Metal Initiated Cation-Olefin Reactivity
One important research direction in the Gagné group focuses on new synthetic methods for complex bond construction. Consider the enzyme Squalene-Hopene Cyclase, which utilizes the cation-olefin reaction to zip up the poly-ene Squalene into the plant steroid Hopene.
Although the enzyme catalyzed reaction is proton-initiated, Pd(II) or Pt(II) can often behave similarly and activate alkenes towards nucleophilic attack. With a focus on alkene nucleophiles, this notion has led to several metal catalyzed multicyclization reactions. Below are several Pd(II)- or Pt(II)-catalyzed cation-olefin reactions. Depending on the ligands on the metal, the catalysts can turnover by beta-hydride elimination or other more-unusual mechanisms.

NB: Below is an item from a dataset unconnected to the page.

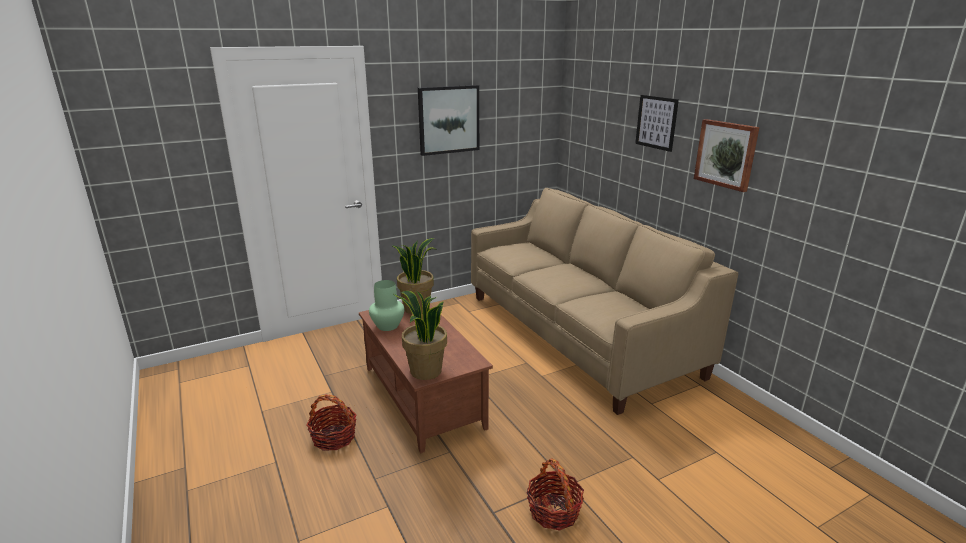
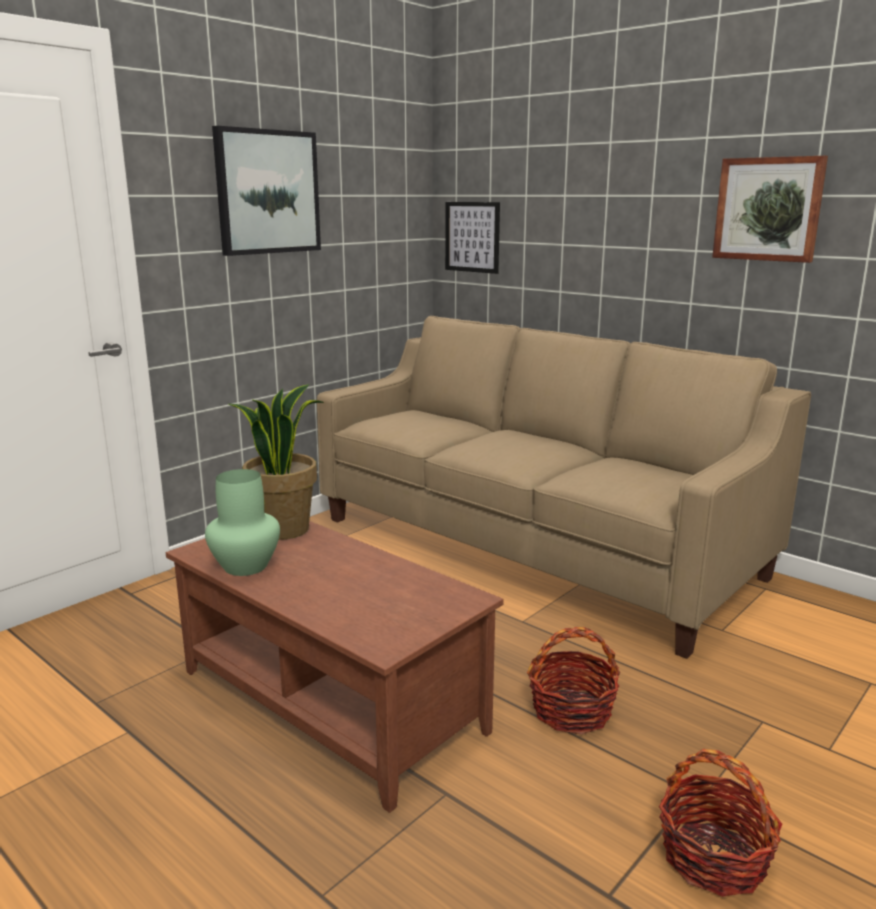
camera: 20 degrees left, 5 degrees down
basket [307,394,356,451] -> basket moved to [527,627,620,734]
potted plant [393,291,447,380] -> none
picture [635,95,679,152] -> picture moved to [445,202,500,274]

Enantioselective Oxidative Cyclization of Poly-enes
Chiral P2Pt-dications are capable catalysts for initiating cationic polycyclization reactions. Phenols, alcohols, and sulfonamides are all capable traps for the cation and generate multi-cyclic products with good to excellent enantioselectivities. The turnover-limiting step is beta-hydride elimination, which expels product and generates a Pt-hydride.
The key to turning over these catalysts is the addition of trityl cation to abstract the hydride and regenerate the dication. Refined conditions utilize trityl-methyl ether as the trityl source. The acid byproduct of cyclization liberates trityl cation and enables turnover. Resin-bound versions of the oxidant also work well. This new reaction is currently the subject of a mechanistic study, and additional variants for applications in synthesis are also ongoing.

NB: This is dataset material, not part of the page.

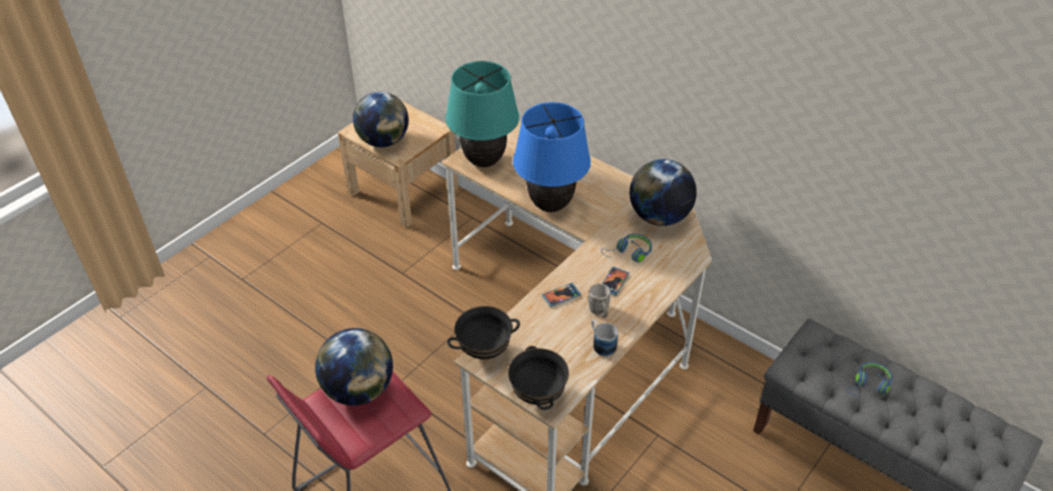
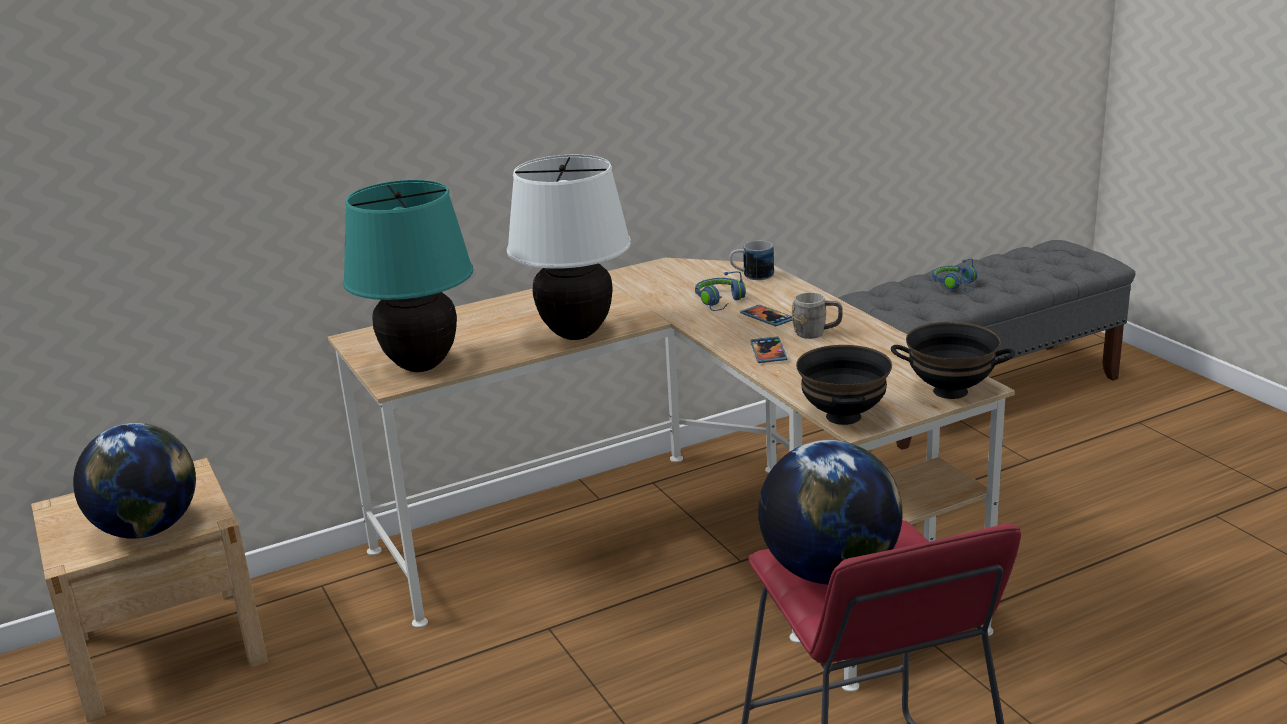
camera: 65 degrees left, 20 degrees down
blue table lamp [513,102,591,212] -> white table lamp [507,155,631,340]
mug [592,320,618,356] -> mug moved to [729,241,774,280]
globe [630,159,697,226] -> none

Pincer and Pseudo-Pincer Catalysts for Cation-Olefin Chemistry
When pincer ligands are utilized to coordinate Pd(II) and Pt(II), extremely electrophilic catalysts can be accessed which are incapable of β-H elimination (lack of cis coordination sites); this property enables unique turnover mechanisms to operate. Triphosphine ligands strongly favor cyclopropanative cycloisomerization processes. For example the following 1,6-diene diastereoselectively generates a 4.1.0 bicycloheptane. The proposed mechanism for this process is shown below, and it is supported by D-labeling studies, and the trapping of intermediate cations. Since the intermediate alkyl-Pt catalysts cannot decompose by β-H elimination (see above P2Pt2+ chemistry), turnover is under catalyst control and 1,5-Dienes generate [3.1.0]-bicyclohexanes, which are common monoterpenes; the one step synthesis of cis-thujane is such an example.
A more recent focus has been improving catalysts using a modular combination of bi and monodentate ligands. For example, the dppm/PMe3 catalyst is the most active and tolerant catalyst yet. Rates are ∼20-times faster, and yields are uniformly improved. Highly enantioselective catalysts are also accessible in this manner.

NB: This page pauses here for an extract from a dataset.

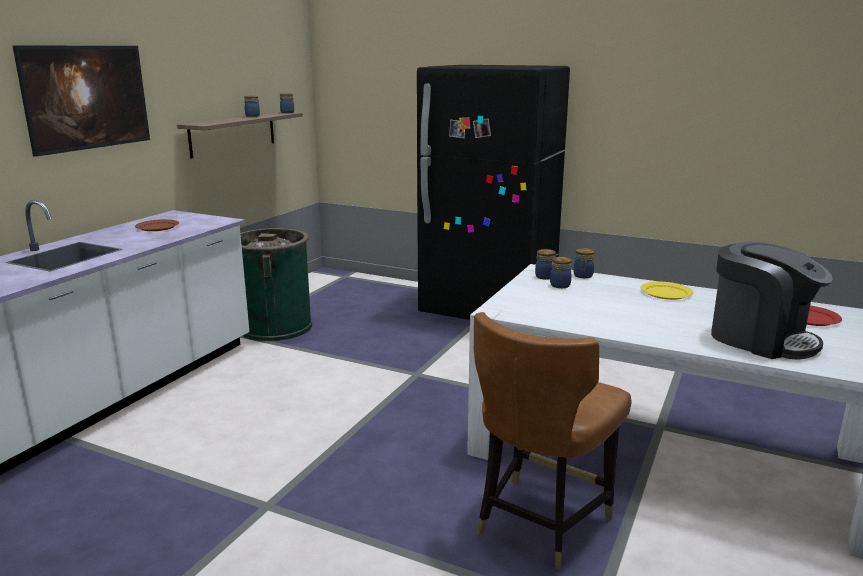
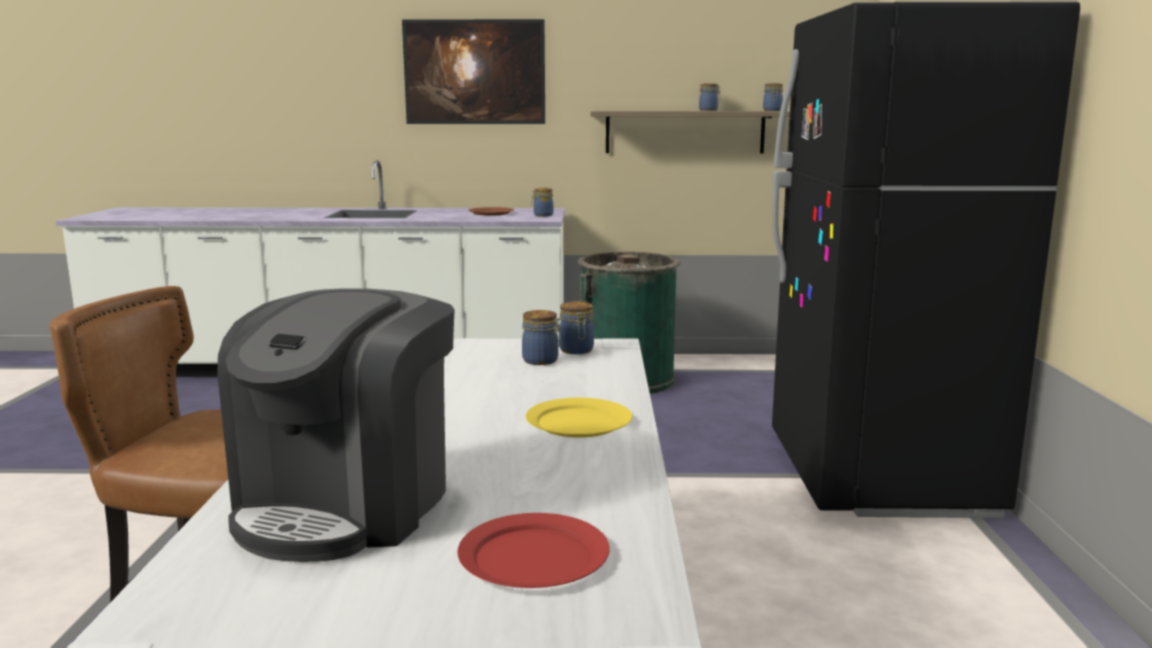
camera: 65 degrees right, 5 degrees down
jar [574,248,595,278] -> jar moved to [531,188,553,217]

The Gagné group is interested in synthesis, catalysis, and how molecular recognition can be used to find new approaches to solving difficult problems.
Students and postdocs come from a variety of backgrounds but primarily include organic and inorganic coworkers.
Our projects, generally speaking, straddle these areas, though some projects have a strong emphasis on synthesis and/or organometallic chemistry/catalysis.